- **Work to complete**
Copy each line of the listing below that contains the string "endBound".

- **Task inputs**
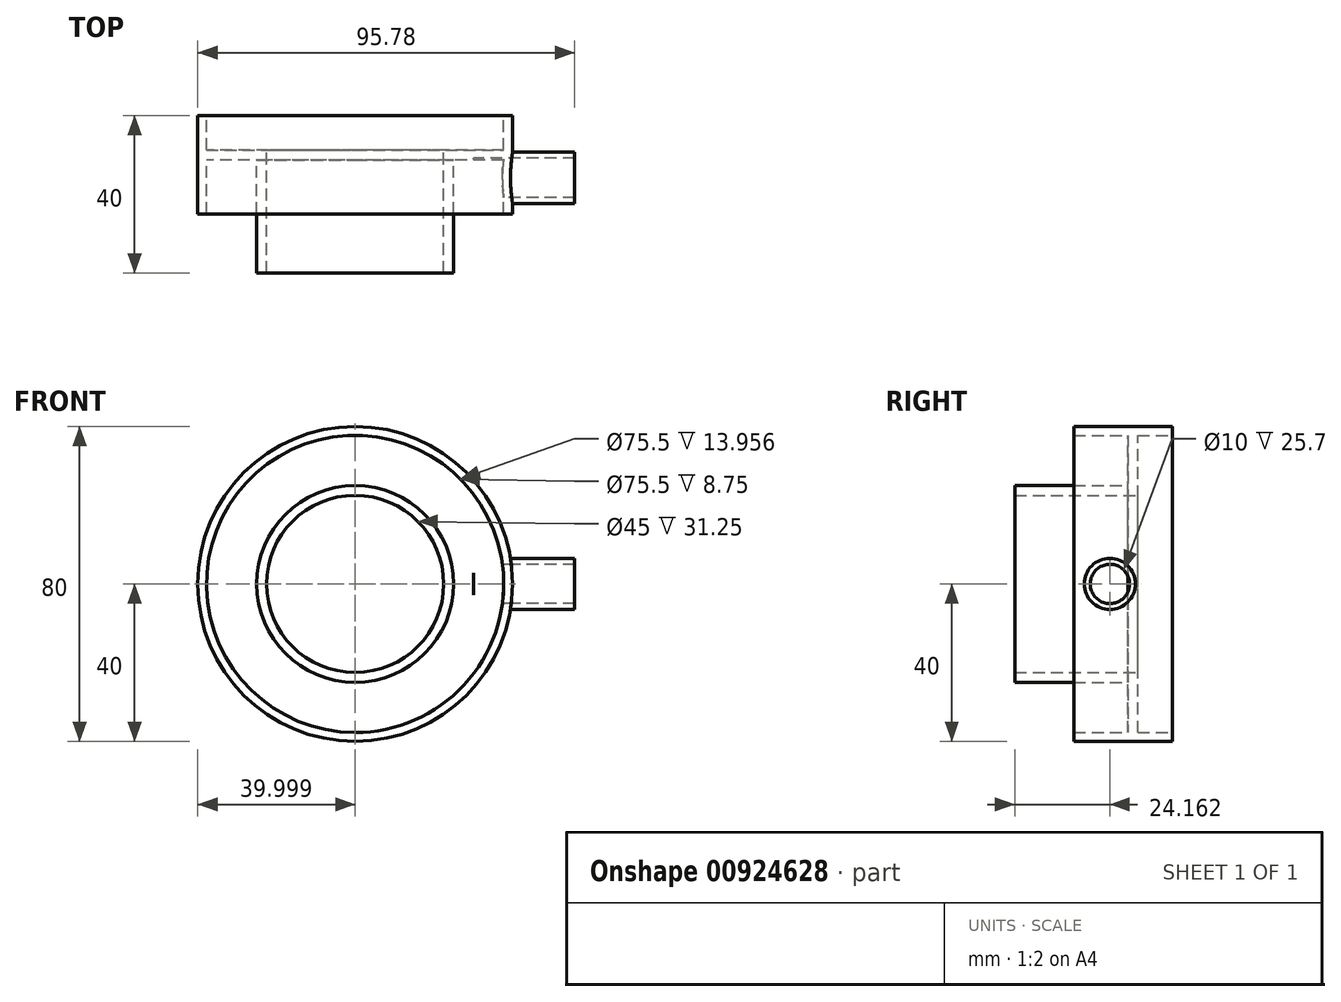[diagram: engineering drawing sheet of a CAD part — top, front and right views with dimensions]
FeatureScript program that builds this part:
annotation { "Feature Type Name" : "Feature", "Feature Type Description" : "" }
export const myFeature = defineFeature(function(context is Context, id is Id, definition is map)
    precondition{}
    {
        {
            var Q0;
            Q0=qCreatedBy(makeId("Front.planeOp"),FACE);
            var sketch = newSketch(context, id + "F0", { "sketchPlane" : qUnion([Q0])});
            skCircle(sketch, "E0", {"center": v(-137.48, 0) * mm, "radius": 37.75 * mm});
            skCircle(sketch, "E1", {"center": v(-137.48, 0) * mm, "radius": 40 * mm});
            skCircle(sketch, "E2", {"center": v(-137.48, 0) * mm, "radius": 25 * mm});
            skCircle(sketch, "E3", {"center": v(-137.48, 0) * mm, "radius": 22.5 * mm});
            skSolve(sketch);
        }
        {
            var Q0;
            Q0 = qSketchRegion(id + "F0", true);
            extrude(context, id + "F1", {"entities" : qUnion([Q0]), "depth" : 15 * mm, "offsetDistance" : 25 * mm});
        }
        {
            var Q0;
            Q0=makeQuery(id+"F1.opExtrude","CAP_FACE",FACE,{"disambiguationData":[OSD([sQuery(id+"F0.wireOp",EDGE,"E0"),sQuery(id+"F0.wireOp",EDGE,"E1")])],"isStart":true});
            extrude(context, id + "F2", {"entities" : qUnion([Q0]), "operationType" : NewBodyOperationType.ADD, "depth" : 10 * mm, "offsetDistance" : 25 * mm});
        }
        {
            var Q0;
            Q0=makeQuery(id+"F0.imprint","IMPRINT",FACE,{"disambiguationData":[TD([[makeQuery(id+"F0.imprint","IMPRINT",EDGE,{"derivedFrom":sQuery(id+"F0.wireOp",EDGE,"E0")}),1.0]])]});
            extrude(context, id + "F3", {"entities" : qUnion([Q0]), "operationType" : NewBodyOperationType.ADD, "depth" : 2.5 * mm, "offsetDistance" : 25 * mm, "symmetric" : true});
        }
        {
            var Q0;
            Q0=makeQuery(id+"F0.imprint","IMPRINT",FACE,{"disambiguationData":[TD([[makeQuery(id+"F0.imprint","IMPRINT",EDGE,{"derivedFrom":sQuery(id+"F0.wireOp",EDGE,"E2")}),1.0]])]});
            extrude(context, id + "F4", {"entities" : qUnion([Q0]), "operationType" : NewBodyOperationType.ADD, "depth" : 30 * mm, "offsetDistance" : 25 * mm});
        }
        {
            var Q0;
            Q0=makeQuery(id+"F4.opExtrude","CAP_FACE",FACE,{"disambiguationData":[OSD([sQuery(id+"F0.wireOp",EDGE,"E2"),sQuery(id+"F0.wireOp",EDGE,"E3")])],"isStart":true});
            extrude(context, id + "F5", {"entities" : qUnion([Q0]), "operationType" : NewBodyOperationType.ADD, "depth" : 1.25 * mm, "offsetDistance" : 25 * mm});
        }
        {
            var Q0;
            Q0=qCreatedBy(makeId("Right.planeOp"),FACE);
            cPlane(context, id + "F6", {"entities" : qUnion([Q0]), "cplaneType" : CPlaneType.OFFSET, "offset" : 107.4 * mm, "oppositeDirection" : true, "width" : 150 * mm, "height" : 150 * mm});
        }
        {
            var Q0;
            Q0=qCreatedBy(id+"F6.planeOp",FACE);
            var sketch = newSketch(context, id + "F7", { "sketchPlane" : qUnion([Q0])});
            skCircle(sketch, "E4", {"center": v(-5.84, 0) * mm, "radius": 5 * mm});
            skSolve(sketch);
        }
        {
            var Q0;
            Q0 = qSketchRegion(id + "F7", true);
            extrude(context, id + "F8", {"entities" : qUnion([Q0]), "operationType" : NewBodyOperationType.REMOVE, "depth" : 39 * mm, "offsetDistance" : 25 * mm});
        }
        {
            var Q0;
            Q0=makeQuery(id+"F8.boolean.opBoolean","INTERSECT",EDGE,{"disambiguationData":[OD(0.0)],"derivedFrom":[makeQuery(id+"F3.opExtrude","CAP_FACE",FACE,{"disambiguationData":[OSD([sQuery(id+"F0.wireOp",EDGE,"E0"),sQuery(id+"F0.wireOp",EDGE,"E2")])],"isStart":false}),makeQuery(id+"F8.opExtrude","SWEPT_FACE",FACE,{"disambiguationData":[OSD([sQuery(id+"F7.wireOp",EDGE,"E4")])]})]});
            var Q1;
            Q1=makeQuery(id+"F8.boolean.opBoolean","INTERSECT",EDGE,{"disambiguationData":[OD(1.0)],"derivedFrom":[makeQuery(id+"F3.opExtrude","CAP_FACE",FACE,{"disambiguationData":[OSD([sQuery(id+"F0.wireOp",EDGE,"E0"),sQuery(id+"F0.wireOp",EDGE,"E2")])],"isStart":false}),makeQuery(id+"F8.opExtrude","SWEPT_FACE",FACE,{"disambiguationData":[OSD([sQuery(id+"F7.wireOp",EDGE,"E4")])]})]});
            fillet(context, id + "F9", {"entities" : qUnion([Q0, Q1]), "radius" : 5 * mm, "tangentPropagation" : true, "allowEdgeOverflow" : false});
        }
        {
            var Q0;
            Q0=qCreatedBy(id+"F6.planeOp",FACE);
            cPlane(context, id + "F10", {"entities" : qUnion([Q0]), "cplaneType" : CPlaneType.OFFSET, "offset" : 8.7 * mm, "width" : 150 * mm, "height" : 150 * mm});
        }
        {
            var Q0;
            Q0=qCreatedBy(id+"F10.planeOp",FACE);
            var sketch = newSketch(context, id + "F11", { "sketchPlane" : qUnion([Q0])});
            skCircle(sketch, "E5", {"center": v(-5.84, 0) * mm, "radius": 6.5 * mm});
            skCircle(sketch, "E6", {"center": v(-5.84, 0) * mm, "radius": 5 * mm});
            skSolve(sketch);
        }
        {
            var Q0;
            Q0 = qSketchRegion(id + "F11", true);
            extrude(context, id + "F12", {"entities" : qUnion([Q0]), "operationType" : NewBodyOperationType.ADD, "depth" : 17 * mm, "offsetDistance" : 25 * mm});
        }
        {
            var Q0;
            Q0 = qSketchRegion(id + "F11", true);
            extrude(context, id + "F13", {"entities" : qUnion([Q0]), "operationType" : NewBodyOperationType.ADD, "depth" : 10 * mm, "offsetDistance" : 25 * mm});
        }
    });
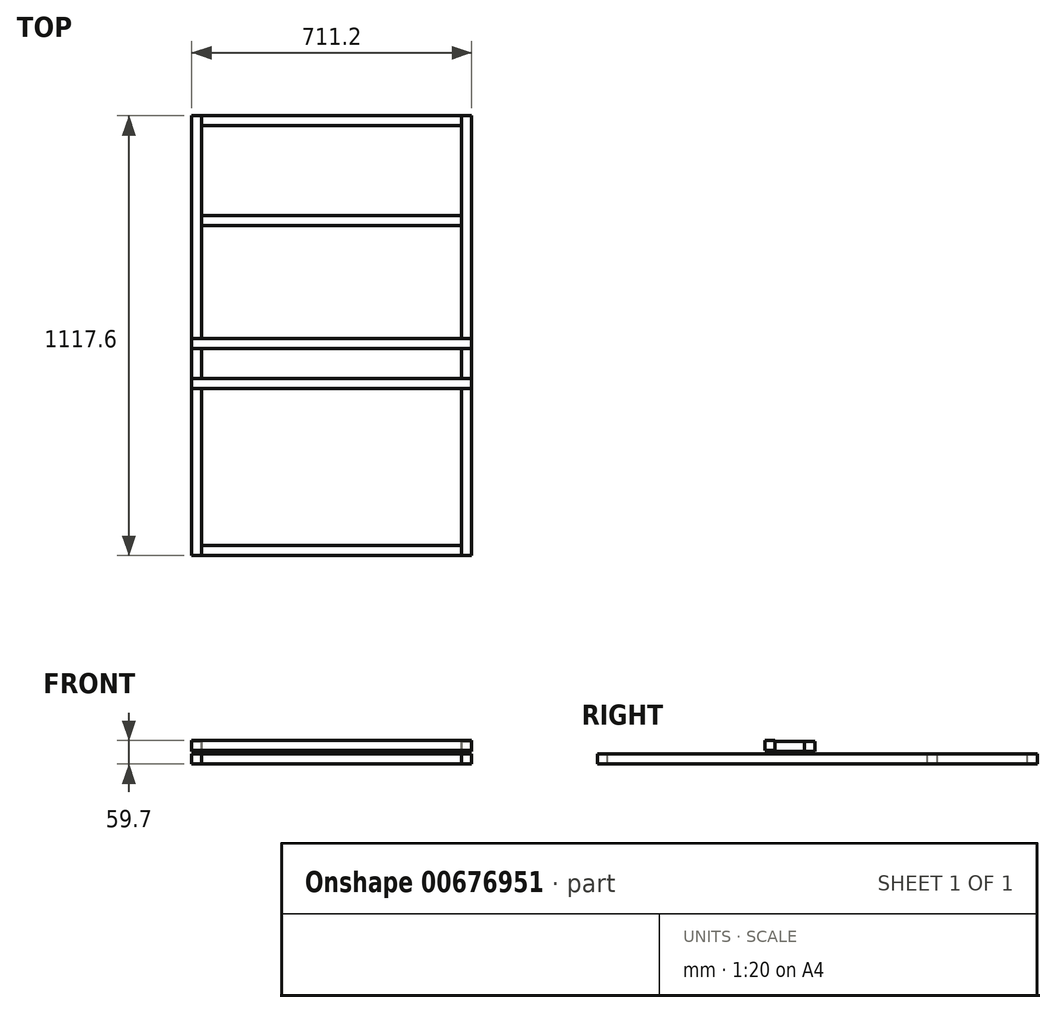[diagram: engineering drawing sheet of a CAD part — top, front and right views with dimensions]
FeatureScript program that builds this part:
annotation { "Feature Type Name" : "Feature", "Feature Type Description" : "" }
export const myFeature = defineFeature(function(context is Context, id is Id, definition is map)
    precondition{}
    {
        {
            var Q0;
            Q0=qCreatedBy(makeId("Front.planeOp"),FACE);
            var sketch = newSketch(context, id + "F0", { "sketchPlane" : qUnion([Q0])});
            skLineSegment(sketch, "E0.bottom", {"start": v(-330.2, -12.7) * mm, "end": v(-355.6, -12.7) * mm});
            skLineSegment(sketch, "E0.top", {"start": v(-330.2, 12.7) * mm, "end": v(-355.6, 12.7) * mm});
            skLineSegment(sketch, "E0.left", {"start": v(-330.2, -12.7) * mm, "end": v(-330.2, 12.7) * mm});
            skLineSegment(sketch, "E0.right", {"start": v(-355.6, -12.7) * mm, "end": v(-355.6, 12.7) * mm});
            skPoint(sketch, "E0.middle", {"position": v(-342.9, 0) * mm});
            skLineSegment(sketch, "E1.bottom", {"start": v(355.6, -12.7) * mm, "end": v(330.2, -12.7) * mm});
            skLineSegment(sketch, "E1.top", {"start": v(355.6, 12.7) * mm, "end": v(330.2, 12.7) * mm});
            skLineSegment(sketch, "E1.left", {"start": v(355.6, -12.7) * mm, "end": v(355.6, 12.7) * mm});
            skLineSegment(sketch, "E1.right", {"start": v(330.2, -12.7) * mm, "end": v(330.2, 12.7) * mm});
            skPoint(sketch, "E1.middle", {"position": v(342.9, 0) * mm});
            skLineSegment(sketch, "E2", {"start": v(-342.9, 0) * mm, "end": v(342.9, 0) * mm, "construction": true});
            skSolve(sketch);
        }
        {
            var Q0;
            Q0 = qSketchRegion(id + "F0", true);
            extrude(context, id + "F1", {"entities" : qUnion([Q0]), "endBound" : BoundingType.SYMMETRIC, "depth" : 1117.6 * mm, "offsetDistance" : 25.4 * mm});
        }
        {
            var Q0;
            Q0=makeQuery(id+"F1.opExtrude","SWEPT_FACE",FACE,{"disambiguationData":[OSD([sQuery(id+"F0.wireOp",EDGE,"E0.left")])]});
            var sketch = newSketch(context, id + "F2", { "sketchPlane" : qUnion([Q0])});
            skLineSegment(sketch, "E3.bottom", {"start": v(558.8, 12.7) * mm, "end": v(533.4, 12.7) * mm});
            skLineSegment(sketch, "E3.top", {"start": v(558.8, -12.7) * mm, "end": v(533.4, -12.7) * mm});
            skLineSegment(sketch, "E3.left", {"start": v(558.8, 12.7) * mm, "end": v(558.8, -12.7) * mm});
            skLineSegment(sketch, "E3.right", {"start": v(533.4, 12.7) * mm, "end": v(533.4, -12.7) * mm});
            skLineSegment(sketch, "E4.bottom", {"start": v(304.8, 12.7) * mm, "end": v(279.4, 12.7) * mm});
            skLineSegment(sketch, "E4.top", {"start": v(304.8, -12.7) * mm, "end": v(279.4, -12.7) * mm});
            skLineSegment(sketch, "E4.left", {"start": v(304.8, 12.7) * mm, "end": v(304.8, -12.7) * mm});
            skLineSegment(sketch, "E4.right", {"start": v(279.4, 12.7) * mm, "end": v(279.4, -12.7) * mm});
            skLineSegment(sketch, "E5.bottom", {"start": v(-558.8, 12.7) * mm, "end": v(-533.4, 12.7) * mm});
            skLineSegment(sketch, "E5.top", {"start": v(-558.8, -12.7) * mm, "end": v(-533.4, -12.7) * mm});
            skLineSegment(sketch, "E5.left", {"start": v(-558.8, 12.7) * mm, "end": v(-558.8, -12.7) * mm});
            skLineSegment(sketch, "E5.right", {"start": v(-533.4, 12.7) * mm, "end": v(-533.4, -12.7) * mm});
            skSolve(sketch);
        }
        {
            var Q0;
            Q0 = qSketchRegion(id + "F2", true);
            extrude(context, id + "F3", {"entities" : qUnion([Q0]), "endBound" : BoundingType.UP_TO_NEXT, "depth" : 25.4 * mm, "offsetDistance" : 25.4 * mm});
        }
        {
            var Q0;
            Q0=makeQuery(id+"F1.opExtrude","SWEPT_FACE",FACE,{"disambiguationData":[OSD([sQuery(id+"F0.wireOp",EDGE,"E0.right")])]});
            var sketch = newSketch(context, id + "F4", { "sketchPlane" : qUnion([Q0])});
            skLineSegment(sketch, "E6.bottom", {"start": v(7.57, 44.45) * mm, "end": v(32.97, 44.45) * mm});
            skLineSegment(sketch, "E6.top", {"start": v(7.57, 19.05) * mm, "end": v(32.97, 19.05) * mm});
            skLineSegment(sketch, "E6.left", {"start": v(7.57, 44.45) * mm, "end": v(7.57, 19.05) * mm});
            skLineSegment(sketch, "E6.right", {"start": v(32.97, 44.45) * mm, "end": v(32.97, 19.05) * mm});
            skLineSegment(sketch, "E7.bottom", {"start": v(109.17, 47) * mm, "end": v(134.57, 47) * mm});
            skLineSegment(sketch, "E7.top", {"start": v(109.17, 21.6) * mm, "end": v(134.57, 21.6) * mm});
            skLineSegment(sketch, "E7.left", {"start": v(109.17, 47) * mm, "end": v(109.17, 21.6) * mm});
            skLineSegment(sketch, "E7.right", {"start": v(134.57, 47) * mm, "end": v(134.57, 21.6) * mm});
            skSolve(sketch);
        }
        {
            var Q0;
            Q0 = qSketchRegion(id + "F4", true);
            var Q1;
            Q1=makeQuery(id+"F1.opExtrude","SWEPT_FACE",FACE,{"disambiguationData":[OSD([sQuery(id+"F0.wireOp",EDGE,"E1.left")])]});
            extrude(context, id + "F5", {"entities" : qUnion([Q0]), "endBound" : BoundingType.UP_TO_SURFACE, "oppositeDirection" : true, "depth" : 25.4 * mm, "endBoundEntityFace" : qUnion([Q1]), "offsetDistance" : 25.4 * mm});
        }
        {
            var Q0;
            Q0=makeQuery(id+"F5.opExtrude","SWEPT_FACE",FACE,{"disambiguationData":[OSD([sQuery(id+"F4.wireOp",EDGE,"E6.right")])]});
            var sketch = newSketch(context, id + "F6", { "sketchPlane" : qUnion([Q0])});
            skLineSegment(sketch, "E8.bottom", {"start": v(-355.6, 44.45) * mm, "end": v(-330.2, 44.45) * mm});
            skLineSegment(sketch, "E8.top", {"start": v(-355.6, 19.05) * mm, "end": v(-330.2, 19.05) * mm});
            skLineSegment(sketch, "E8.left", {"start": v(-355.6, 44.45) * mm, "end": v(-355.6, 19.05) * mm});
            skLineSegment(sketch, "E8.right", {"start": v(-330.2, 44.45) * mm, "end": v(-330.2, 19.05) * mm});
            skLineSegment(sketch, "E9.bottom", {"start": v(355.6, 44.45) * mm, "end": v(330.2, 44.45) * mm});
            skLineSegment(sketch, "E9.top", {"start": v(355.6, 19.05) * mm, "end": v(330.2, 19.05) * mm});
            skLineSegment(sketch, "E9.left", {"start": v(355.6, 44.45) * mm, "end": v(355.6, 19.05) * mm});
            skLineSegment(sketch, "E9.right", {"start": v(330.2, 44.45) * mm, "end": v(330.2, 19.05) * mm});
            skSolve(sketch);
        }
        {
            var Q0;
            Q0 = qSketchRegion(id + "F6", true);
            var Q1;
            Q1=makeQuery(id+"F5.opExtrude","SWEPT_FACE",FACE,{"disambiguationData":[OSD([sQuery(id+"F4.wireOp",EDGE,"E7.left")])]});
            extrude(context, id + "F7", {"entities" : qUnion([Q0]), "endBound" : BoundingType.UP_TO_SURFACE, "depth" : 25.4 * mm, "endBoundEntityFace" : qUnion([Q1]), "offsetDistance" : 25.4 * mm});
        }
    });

- **Output of the exercise**
            extrude(context, id + "F1", {"entities" : qUnion([Q0]), "endBound" : BoundingType.SYMMETRIC, "depth" : 1117.6 * mm, "offsetDistance" : 25.4 * mm});
            extrude(context, id + "F3", {"entities" : qUnion([Q0]), "endBound" : BoundingType.UP_TO_NEXT, "depth" : 25.4 * mm, "offsetDistance" : 25.4 * mm});
            extrude(context, id + "F5", {"entities" : qUnion([Q0]), "endBound" : BoundingType.UP_TO_SURFACE, "oppositeDirection" : true, "depth" : 25.4 * mm, "endBoundEntityFace" : qUnion([Q1]), "offsetDistance" : 25.4 * mm});
            extrude(context, id + "F7", {"entities" : qUnion([Q0]), "endBound" : BoundingType.UP_TO_SURFACE, "depth" : 25.4 * mm, "endBoundEntityFace" : qUnion([Q1]), "offsetDistance" : 25.4 * mm});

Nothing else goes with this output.